Just a night before the programme, I received the outline of the presentation from the JAB’s Executive Director. The topics ranged from media to traditional media, social media and how they worked, using social media vis-a-vis government’s social media policy, and examples of good and bad use of social media. Of course there were lots of examples of good and bad usages. Most of the 65 plus participants did receive pornographic materials on their mobile phones via social media app like Wechat and didn’t know what to do with it. Some deleted it after viewing, while others shared with their friends. Many of them read (fake) news about the death of the only Bhutanese actor in the South Indian Film Industry, Kelly Dorji, and shared it.  On the positive side, they didn’t have to know the alphabets to communicate. A lot of social media apps provided voice and videoconference facilities.  In the same time, many were victims to advertisements. Some simply didn’t know what to do with the advertisements.

Radio is still very popular in Dophuchen. Many of them depend on radio for news and entertainment. They complained that the BBS radio often broke down. Due to its proximity to international border, the Gewog also receives radio waves from Nepal and India and people do tune in to these stations. The participants even suggested on making BBS call in program and infotainment – not just dedicating the songs but also letting the listeners know more about the village. The callers could tell stories of people who have contributed to their communities and show how they can be followed.

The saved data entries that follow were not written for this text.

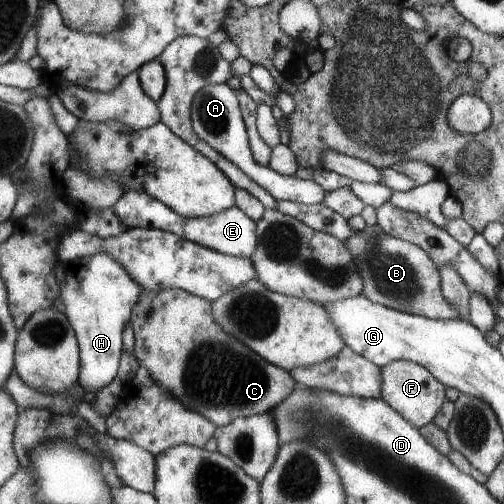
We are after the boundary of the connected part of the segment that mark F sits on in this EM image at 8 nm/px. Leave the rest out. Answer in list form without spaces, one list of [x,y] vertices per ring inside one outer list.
[[[396,359],[380,368],[383,377],[381,398],[406,420],[411,421],[417,429],[431,423],[439,414],[440,407],[447,402],[445,395],[447,386],[423,365],[406,359]]]

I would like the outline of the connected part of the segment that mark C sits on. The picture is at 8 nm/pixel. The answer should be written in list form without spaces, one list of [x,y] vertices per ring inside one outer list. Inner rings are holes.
[[[180,287],[163,288],[161,291],[144,290],[135,304],[130,321],[134,332],[133,353],[139,366],[149,370],[157,385],[168,389],[173,397],[211,420],[217,427],[226,427],[240,417],[268,413],[292,389],[298,387],[290,372],[265,361],[264,357],[226,332],[213,316],[211,301]]]

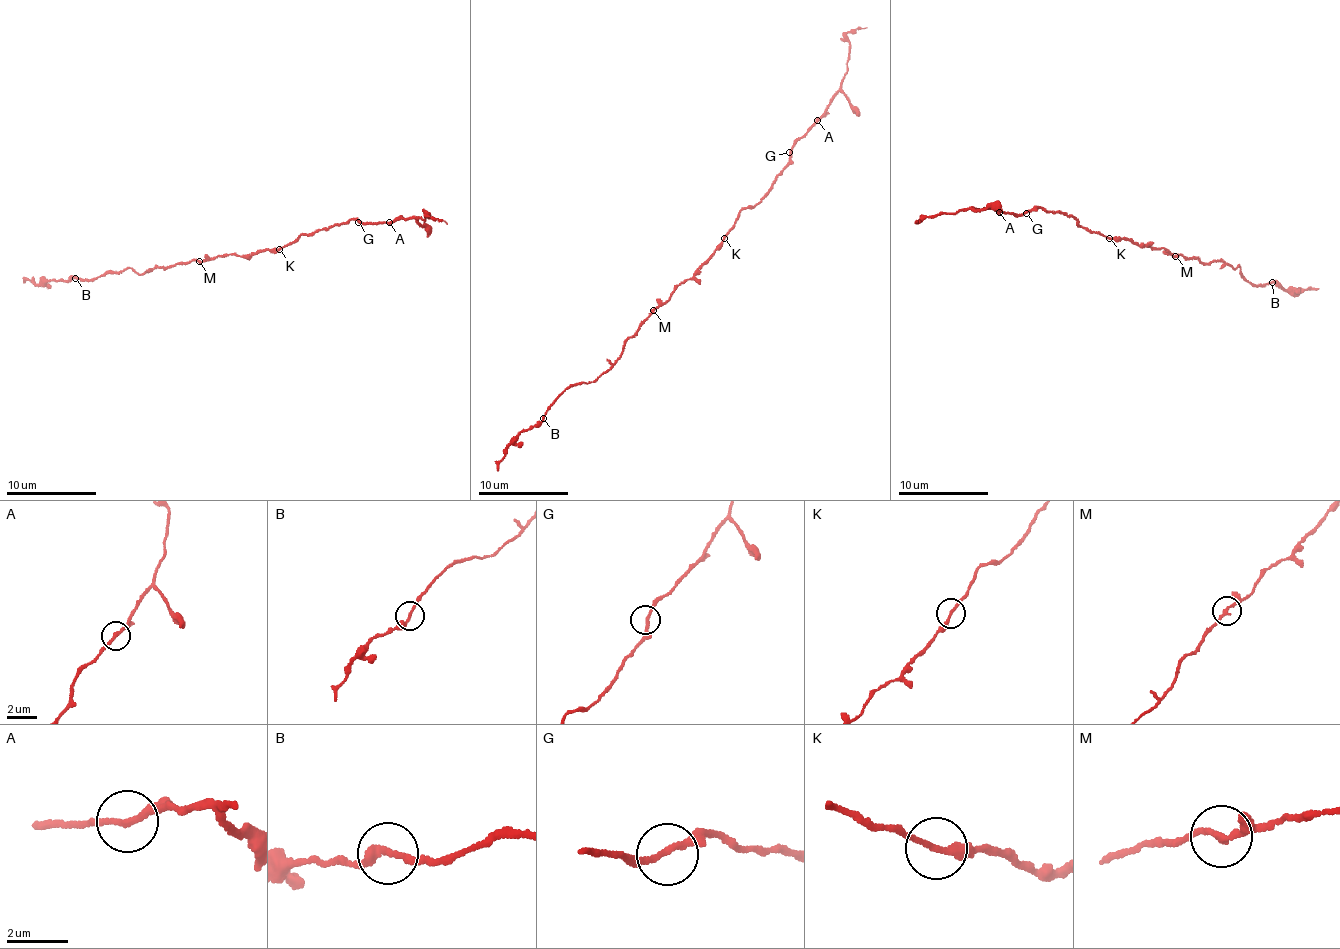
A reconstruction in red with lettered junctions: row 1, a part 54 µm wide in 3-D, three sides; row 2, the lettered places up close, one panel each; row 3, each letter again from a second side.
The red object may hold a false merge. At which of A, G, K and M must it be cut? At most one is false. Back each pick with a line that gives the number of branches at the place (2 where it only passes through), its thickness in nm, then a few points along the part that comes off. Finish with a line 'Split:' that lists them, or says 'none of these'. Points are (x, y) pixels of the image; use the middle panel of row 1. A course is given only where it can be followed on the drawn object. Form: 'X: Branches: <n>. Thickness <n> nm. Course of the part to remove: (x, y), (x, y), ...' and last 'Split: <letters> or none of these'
Split: none of these

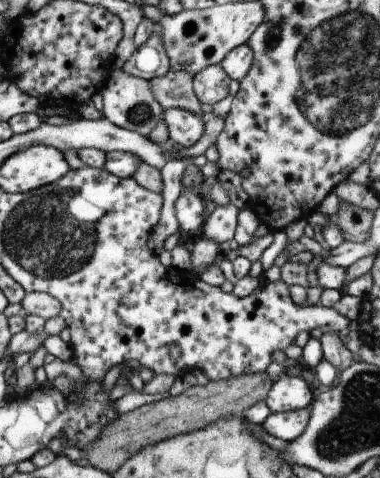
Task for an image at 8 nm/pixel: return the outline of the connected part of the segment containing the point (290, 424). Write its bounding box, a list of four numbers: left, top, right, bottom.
[261,407,309,442]

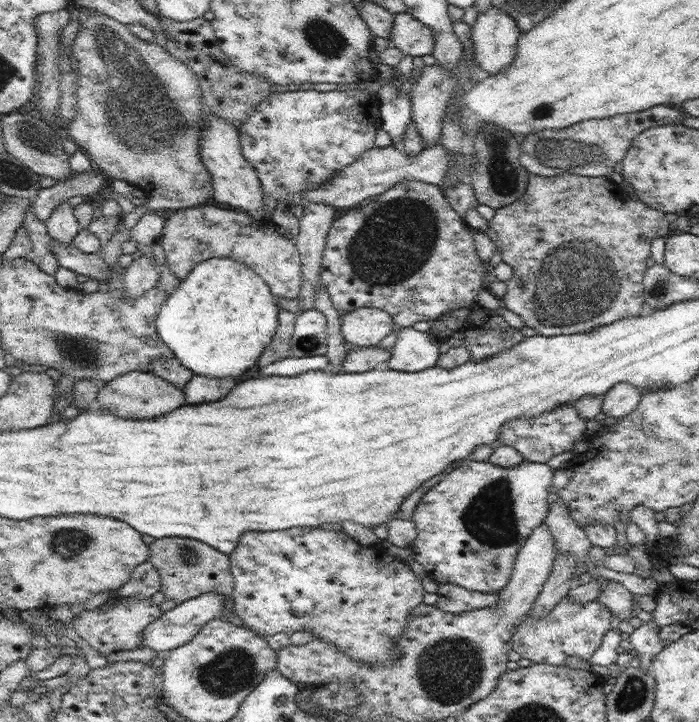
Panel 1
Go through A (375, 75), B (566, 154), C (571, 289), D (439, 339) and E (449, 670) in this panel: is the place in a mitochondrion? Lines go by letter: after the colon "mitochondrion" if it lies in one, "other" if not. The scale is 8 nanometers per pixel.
A: other
B: mitochondrion
C: mitochondrion
D: other
E: mitochondrion

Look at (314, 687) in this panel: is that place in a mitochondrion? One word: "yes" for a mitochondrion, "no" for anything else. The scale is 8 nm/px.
no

Like any other places in Bhutan, Dorokha is not without problems. Monkeys jump over the electric fence, porcupine tunnels beneath it, and destroy the crops. Some 60 percent of the crops are lost to wild animals annually. There are no proper irrigation channels and farmers depend on rainwater for paddy cultivation. Newspapers don’t reach this place and people don’t know when did a news reporter last visited their place. While their cousins and elected members enjoyed sumptuous means and sitting fees to attend a meeting, they have to travel hours to reach to the gewog centre to attend a meeting for free, leaving behind the fields at the mercy of the wild animals. Like many of the rural people, they too feel that people coming from the capital or ‘Zhung-gi-Dasho’ would solve all their problems, and all at a go. We had to explain to them who we were and the reason we were there.

Just after we introduced ourselves, we were bombarded with questions: Why is there no coverage on BBS when our crops are raided by wildlife, while BBS covers everything from the East? Are we not equally important? Why do media use ‘royal kupars’ on important occasions? These photographs, used for moneymaking, land up being pasted or thrown everywhere, they say. Why is media silent on illegal production and sale of ‘royal kupar’ by businessmen across border, on mugs and frames? Why is BBS signal irregular in Dorokha? Can Dorokha too have a community radio? Who do we approach? Is it legal to print and distribute news from mainstream media? Why is there no radio app for BBS Lhotsham? While we didn’t have answers to all these questions, I didn’t have an answer why the government is familiarizing their social media policy.  The social media policy is being implemented for civil servants. I made a presentation to the teachers, on the same topic, in the evening, but they too are not aware of social media policy. Like the local residents, the civil servants in the remote pockets of Bhutan are also ignorant of many government policies and guidelines.

Many of the participants felt that JAB media literacy programme was timely, if not late. Participants have already witnessed social ills of social media. It has already created problems among family and friends. I was told that the programme was a great eye-opener, but such programme should reach every citizen. It is, therefore, time that we take similar programmes to people in other remote communities, to people in other regions of the country.